Шрифт:
Вот такое преодоление гордости почетнее и труднее…
Искусство есть в существе своем движение и начинается от желания лучшего: хочется лучшего, чем данное…
В молодости мы очень богаты жизнью и охотно всем в долг раздаем свои богатства, но когда под старость пойдем долги собирать — никто не дает, И это очень обидно. И вот почему так редко встречаются добрые: в старости видеть добро мешает обида.
Если же постараться и суметь обойти свою обиду, то какие же люди все добрые!
На злое дело! — подскажи только — и всякий способен. На доброе — редкий. Зло сделать много легче добра. И все-таки мы живем и собираемся, жить в будущем лучше в том уповании, что добро побеждает зло.
Мы преодолеваем смерть личную, отдавая душу за друзей: в этом есть назначение смерти.
В добро или во зло было творчество, пойдет созданное на жизнь, или на смерть, — остается неизвестным до последнего звена в творчестве: нравственного синтеза, образующего поведение. До сих пор наука в отношении нравственного синтеза слова своего не сказала. Но искусство… сколько великих примеров!
Так почему бы нам сейчас в самый страшный, небывалый, ответственный до невозможности момент осторожно не взять это на себя: мы должны в последний момент сказать свое слово, образующее поведение.
1947 год
Чувство родины в моем опыте есть основа творчества.
В поэзии (искусстве слова) происходит борьба неведомой стихии, похожей на воду, с рассуждением, похожим на берег, и победа бывает только, если вода размоет берег.
Какой чудесный вопрос художнику: видели ли вы в своей жизни красоту, и сколько раз, и при каких обстоятельствах?
В одном музее я заметил венецианскую люстру, похожую на цветок, но такой совершенной формы, какой не бывает в природе и какую мог создать только человек. А бывает, усталый где-нибудь присядешь на опушке леса и влюбишься в какой-нибудь простейший цветок вроде полевой незабудки и думаешь, разглядывая его проникновенно, что никакой человек не создавал и не создаст такой живой красоты.
Придет зима — вернешься к люстре: в хрустальных лепестках загораются огоньки, и тогда опять думаешь: «Нет, такой совершенной формы не существует в природе!»
Но как же незабудка-то летняя?
И, вспомнив ее, спрашиваешь: «Где она теперь?» И сам себе отвечаешь: «Глубоко под снегом лежат ее истлевшие листочки, и не найдешь их новой весной, и не заменит ее новым летом новый цветок». Напротив, встретив другой, подобный, я загрущу, и отвернусь, и скажу:
— Дайте мне ту мою единственную незабудку, только тогда я и тебе, моя хорошая, тоже обрадуюсь!
Прелесть живого цветка подчеркнута непременной и близкой смертью его.

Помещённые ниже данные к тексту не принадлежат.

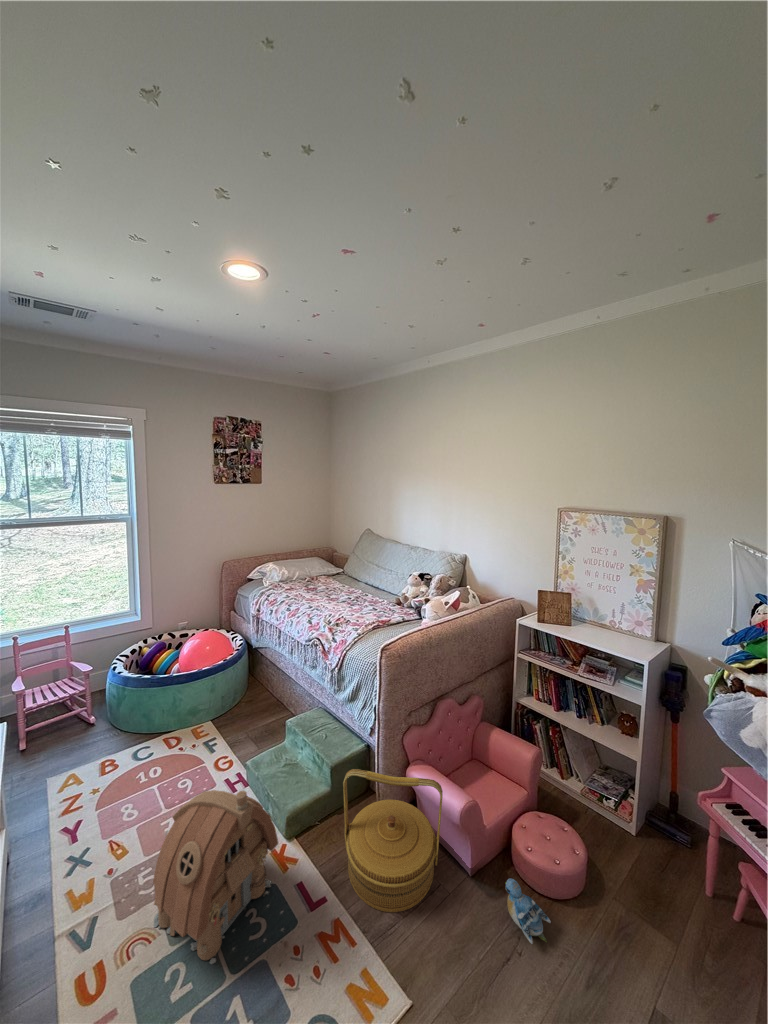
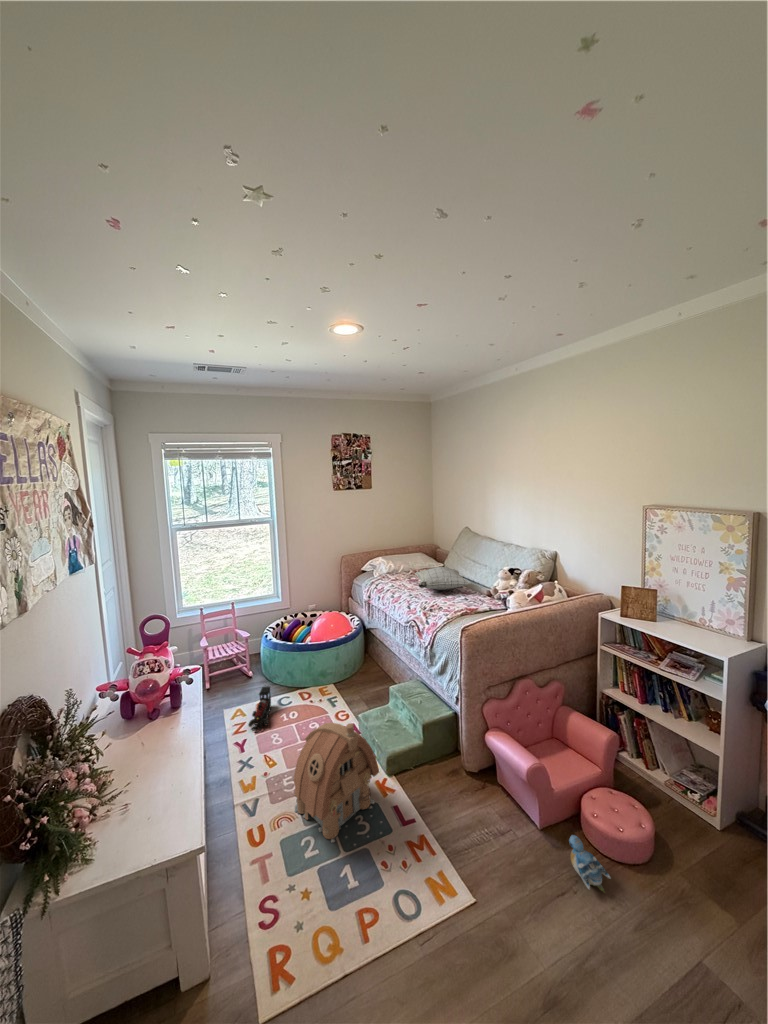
pillow: none [316,573,379,599] -> present [415,567,469,590]
toy train: none [84,739,121,809] -> present [248,687,271,732]
woven basket: present [343,769,443,913] -> none [429,724,513,843]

Своей красотой он как бы обращается ко мне словами:
«Возьми меня, человек, я тебе отдаюсь и вверяюсь, возьми и спаси меня от неминучей смерти».
И вот какой-то человек взял смертный цветок и создал бессмертный из хрусталя.
Пусть он разбит — все равно он не умирает: даже в обломках его остается победное усилие человека на пути к бессмертию.
Когда садишься писать и не складывается в голове, как надо, попробуй довериться перу и начинай писать, что придется. И бывает, напишешь, доверяясь перу, такое, чего никогда не придумал бы.
Таков был Шаляпин: такого не выдумаешь.
Поэтическое дарование имеет судьбу ту же самую, что и любовь: всеобщее дарование. И любовь иных приводит к браку и рождению детей чудесных, и та же любовь является беспутством.
Так и поэзия приводит к браку личности с обществом или тоже к беспутству.
Когда я прочитал свой сценарий Кулешову, он признал его отличным художественным произведением, но малограмотным в отношении кинематографа. «Как же быть?» — спросил я. «Нужно, — ответил он, — взять три полоски, вносить на них все сцены, а потом по-новому кинематографически разместить», Я испугался и не дал ему размещать.
Думаю об этом смещении планов и представляю себе, как сеятель, подготовляя почву удобрением и взрыхлением, бросает в нее семена. После того он уходит, предоставляя каждому зерну бороться за жизнь свою самостоятельно. А сила демоническая нарушает эту гармонию, вмешивается и смещает планы творчества.
Вспоминаю о явлении смысла нашей встречи с Кулешовым: формализм, — это попытка рационализировать самые истоки творчества, это мефистофельская потеха.
В тот момент, когда Кулешов предложил мне все — сцены пьесы моей с помощью ножниц и клея разделить на три полоски и все перестроить по-новому, я понял те сцены из «Фауста», когда он смеялся над всемогущим бессилием Мефистофеля. И чувствовал я в себе сам, как Фауст, всемогущество божественной силы.